___ Data ___

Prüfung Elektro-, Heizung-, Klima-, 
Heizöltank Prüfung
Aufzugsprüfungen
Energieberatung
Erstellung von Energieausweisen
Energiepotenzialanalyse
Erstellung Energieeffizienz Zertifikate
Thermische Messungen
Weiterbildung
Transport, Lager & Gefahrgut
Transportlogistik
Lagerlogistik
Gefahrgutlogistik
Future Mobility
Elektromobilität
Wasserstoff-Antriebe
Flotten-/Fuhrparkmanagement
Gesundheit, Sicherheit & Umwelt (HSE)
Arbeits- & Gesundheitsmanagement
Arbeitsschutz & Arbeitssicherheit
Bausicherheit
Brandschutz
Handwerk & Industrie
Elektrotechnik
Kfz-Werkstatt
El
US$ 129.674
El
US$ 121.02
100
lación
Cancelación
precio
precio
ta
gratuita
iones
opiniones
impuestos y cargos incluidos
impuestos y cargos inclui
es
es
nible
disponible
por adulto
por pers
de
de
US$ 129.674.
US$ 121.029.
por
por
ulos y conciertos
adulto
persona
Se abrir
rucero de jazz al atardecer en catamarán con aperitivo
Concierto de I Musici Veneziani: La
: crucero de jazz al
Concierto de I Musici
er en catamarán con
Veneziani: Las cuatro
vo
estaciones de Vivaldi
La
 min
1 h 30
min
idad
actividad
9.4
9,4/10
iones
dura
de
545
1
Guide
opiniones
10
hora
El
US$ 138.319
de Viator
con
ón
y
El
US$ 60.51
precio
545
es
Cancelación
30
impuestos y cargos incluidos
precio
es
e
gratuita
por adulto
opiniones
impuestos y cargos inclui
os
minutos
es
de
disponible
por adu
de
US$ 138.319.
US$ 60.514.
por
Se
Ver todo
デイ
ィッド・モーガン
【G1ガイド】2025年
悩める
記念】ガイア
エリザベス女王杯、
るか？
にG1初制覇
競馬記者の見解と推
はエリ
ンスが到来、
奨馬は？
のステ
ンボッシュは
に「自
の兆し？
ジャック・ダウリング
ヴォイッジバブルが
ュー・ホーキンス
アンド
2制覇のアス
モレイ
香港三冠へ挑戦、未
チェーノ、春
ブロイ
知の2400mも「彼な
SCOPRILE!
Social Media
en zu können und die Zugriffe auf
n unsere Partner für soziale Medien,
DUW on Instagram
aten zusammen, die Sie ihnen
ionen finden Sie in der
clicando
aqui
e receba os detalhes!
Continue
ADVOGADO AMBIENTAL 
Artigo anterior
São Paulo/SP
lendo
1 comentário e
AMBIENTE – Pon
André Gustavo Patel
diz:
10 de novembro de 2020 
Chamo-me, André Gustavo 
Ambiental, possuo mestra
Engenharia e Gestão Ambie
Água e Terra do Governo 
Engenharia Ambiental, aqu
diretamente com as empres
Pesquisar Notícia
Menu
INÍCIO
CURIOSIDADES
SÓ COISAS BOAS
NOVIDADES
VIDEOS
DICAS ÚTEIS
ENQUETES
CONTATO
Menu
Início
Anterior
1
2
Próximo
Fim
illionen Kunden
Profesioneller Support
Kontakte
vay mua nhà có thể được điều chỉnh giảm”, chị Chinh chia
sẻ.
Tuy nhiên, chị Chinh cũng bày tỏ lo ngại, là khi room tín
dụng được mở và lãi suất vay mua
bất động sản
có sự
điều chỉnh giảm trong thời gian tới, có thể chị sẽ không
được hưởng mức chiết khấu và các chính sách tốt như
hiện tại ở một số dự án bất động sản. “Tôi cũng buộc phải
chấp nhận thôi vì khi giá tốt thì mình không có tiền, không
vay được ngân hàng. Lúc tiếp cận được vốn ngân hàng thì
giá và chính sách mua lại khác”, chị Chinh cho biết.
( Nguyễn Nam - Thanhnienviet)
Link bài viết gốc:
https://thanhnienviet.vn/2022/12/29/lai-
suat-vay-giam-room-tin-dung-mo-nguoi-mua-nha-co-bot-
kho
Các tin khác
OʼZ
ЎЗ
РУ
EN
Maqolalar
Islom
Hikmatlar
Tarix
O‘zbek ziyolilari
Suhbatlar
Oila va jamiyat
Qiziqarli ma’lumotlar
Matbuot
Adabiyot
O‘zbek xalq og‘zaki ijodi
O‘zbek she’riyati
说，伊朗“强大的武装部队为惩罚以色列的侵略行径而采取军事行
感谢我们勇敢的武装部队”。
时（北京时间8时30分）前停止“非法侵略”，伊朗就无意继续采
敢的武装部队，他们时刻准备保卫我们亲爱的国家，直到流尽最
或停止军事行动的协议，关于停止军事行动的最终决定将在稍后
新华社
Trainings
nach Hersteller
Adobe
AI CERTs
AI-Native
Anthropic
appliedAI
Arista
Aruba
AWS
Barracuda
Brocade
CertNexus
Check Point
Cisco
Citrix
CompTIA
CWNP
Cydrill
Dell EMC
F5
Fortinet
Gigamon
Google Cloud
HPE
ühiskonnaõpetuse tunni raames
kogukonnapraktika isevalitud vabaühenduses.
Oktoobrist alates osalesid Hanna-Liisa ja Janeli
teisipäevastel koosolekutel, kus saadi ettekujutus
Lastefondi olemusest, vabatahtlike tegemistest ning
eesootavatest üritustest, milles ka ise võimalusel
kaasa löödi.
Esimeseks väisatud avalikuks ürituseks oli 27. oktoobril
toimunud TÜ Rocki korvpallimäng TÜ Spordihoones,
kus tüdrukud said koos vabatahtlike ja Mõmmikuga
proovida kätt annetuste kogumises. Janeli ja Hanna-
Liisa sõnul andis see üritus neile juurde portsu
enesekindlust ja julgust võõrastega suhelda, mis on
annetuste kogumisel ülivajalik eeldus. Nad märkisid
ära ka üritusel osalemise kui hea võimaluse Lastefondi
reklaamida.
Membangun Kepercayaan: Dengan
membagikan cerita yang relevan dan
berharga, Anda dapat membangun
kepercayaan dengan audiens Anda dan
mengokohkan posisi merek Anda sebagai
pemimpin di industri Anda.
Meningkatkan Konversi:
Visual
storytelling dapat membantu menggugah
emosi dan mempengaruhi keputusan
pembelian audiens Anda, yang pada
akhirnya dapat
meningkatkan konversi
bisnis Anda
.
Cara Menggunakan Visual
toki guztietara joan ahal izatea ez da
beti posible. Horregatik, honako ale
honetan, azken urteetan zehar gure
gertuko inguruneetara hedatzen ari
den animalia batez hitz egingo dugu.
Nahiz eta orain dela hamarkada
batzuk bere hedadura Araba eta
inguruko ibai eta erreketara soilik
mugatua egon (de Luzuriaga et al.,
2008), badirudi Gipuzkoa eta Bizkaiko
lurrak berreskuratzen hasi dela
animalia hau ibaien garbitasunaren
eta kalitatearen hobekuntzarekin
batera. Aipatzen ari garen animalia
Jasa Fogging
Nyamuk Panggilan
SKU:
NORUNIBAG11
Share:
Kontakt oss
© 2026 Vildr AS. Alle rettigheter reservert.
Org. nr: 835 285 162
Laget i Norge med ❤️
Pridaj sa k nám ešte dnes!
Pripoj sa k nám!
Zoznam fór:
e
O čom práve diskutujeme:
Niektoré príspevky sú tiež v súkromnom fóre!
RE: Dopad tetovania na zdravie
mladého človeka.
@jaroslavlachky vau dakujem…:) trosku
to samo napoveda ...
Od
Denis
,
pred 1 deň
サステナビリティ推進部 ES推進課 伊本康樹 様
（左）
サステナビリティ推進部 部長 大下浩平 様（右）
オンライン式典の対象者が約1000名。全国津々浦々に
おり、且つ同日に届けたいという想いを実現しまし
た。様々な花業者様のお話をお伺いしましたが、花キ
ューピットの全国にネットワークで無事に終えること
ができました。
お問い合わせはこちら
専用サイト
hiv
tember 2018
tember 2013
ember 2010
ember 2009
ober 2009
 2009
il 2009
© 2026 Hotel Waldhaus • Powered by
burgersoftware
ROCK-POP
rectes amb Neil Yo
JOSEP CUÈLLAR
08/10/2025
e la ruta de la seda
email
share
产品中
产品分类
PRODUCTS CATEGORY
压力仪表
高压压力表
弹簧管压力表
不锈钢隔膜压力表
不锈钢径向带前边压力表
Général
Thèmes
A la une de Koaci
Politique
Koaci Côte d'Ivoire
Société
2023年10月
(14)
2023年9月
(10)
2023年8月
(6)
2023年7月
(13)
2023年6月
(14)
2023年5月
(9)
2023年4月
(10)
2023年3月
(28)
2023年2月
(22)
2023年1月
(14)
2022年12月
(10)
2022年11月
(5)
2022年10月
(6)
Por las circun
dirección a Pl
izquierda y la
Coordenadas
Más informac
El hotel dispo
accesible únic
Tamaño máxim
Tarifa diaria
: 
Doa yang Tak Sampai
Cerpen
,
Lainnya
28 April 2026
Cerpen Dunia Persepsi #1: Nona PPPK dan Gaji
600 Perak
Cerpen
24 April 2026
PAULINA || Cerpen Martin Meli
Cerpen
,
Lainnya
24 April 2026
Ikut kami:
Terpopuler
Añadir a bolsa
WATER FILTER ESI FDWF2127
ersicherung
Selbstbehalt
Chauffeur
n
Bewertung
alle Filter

___

■ Task item: Once you reach the line containing "Água e Terra do Governo", include it and stop; until then, reproduce each line of the listing from its start exactly.

■ Exercise output:
Prüfung Elektro-, Heizung-, Klima-, 
Heizöltank Prüfung
Aufzugsprüfungen
Energieberatung
Erstellung von Energieausweisen
Energiepotenzialanalyse
Erstellung Energieeffizienz Zertifikate
Thermische Messungen
Weiterbildung
Transport, Lager & Gefahrgut
Transportlogistik
Lagerlogistik
Gefahrgutlogistik
Future Mobility
Elektromobilität
Wasserstoff-Antriebe
Flotten-/Fuhrparkmanagement
Gesundheit, Sicherheit & Umwelt (HSE)
Arbeits- & Gesundheitsmanagement
Arbeitsschutz & Arbeitssicherheit
Bausicherheit
Brandschutz
Handwerk & Industrie
Elektrotechnik
Kfz-Werkstatt
El
US$ 129.674
El
US$ 121.02
100
lación
Cancelación
precio
precio
ta
gratuita
iones
opiniones
impuestos y cargos incluidos
impuestos y cargos inclui
es
es
nible
disponible
por adulto
por pers
de
de
US$ 129.674.
US$ 121.029.
por
por
ulos y conciertos
adulto
persona
Se abrir
rucero de jazz al atardecer en catamarán con aperitivo
Concierto de I Musici Veneziani: La
: crucero de jazz al
Concierto de I Musici
er en catamarán con
Veneziani: Las cuatro
vo
estaciones de Vivaldi
La
 min
1 h 30
min
idad
actividad
9.4
9,4/10
iones
dura
de
545
1
Guide
opiniones
10
hora
El
US$ 138.319
de Viator
con
ón
y
El
US$ 60.51
precio
545
es
Cancelación
30
impuestos y cargos incluidos
precio
es
e
gratuita
por adulto
opiniones
impuestos y cargos inclui
os
minutos
es
de
disponible
por adu
de
US$ 138.319.
US$ 60.514.
por
Se
Ver todo
デイ
ィッド・モーガン
【G1ガイド】2025年
悩める
記念】ガイア
エリザベス女王杯、
るか？
にG1初制覇
競馬記者の見解と推
はエリ
ンスが到来、
奨馬は？
のステ
ンボッシュは
に「自
の兆し？
ジャック・ダウリング
ヴォイッジバブルが
ュー・ホーキンス
アンド
2制覇のアス
モレイ
香港三冠へ挑戦、未
チェーノ、春
ブロイ
知の2400mも「彼な
SCOPRILE!
Social Media
en zu können und die Zugriffe auf
n unsere Partner für soziale Medien,
DUW on Instagram
aten zusammen, die Sie ihnen
ionen finden Sie in der
clicando
aqui
e receba os detalhes!
Continue
ADVOGADO AMBIENTAL 
Artigo anterior
São Paulo/SP
lendo
1 comentário e
AMBIENTE – Pon
André Gustavo Patel
diz:
10 de novembro de 2020 
Chamo-me, André Gustavo 
Ambiental, possuo mestra
Engenharia e Gestão Ambie
Água e Terra do Governo 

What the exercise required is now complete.